Work task >> Go through the data that follows and restate each line exactly as it reads.

Material provided >>
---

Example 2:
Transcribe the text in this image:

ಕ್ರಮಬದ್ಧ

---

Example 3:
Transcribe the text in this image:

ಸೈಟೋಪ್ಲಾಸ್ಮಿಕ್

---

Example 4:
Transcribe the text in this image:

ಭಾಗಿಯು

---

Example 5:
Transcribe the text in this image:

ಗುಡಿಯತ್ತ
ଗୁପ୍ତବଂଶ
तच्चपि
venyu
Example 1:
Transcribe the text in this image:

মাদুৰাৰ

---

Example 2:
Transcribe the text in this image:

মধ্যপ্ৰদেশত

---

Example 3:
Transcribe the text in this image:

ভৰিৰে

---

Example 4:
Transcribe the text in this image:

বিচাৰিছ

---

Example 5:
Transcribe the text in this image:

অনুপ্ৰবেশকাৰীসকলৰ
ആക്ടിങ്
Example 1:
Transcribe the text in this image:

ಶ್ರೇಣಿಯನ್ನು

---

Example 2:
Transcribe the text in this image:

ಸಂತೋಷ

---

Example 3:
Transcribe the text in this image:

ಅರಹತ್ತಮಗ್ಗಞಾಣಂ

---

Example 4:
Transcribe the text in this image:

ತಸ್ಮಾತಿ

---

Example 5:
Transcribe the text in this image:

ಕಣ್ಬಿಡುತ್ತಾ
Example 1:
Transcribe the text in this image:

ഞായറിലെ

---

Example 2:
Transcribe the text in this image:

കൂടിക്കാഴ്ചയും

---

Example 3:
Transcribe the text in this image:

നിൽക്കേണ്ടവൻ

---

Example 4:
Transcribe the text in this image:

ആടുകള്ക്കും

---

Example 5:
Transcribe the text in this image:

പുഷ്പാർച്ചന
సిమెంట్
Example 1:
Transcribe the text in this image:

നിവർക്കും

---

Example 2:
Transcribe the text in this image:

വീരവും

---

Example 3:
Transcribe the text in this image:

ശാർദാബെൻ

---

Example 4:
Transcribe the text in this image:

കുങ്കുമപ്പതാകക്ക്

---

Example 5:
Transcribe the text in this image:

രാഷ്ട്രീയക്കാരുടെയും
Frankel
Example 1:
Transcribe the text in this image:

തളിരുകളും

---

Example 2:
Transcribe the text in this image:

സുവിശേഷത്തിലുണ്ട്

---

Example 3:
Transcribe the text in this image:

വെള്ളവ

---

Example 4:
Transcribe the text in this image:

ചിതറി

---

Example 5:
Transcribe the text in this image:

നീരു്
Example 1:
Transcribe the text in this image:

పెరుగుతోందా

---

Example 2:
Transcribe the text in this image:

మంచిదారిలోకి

Answer section >>
---

Example 2:
Transcribe the text in this image:

ಕ್ರಮಬದ್ಧ

---

Example 3:
Transcribe the text in this image:

ಸೈಟೋಪ್ಲಾಸ್ಮಿಕ್

---

Example 4:
Transcribe the text in this image:

ಭಾಗಿಯು

---

Example 5:
Transcribe the text in this image:

ಗುಡಿಯತ್ತ
ଗୁପ୍ତବଂଶ
तच्चपि
venyu
Example 1:
Transcribe the text in this image:

মাদুৰাৰ

---

Example 2:
Transcribe the text in this image:

মধ্যপ্ৰদেশত

---

Example 3:
Transcribe the text in this image:

ভৰিৰে

---

Example 4:
Transcribe the text in this image:

বিচাৰিছ

---

Example 5:
Transcribe the text in this image:

অনুপ্ৰবেশকাৰীসকলৰ
ആക്ടിങ്
Example 1:
Transcribe the text in this image:

ಶ್ರೇಣಿಯನ್ನು

---

Example 2:
Transcribe the text in this image:

ಸಂತೋಷ

---

Example 3:
Transcribe the text in this image:

ಅರಹತ್ತಮಗ್ಗಞಾಣಂ

---

Example 4:
Transcribe the text in this image:

ತಸ್ಮಾತಿ

---

Example 5:
Transcribe the text in this image:

ಕಣ್ಬಿಡುತ್ತಾ
Example 1:
Transcribe the text in this image:

ഞായറിലെ

---

Example 2:
Transcribe the text in this image:

കൂടിക്കാഴ്ചയും

---

Example 3:
Transcribe the text in this image:

നിൽക്കേണ്ടവൻ

---

Example 4:
Transcribe the text in this image:

ആടുകള്ക്കും

---

Example 5:
Transcribe the text in this image:

പുഷ്പാർച്ചന
సిమెంట్
Example 1:
Transcribe the text in this image:

നിവർക്കും

---

Example 2:
Transcribe the text in this image:

വീരവും

---

Example 3:
Transcribe the text in this image:

ശാർദാബെൻ

---

Example 4:
Transcribe the text in this image:

കുങ്കുമപ്പതാകക്ക്

---

Example 5:
Transcribe the text in this image:

രാഷ്ട്രീയക്കാരുടെയും
Frankel
Example 1:
Transcribe the text in this image:

തളിരുകളും

---

Example 2:
Transcribe the text in this image:

സുവിശേഷത്തിലുണ്ട്

---

Example 3:
Transcribe the text in this image:

വെള്ളവ

---

Example 4:
Transcribe the text in this image:

ചിതറി

---

Example 5:
Transcribe the text in this image:

നീരു്
Example 1:
Transcribe the text in this image:

పెరుగుతోందా

---

Example 2:
Transcribe the text in this image:

మంచిదారిలోకి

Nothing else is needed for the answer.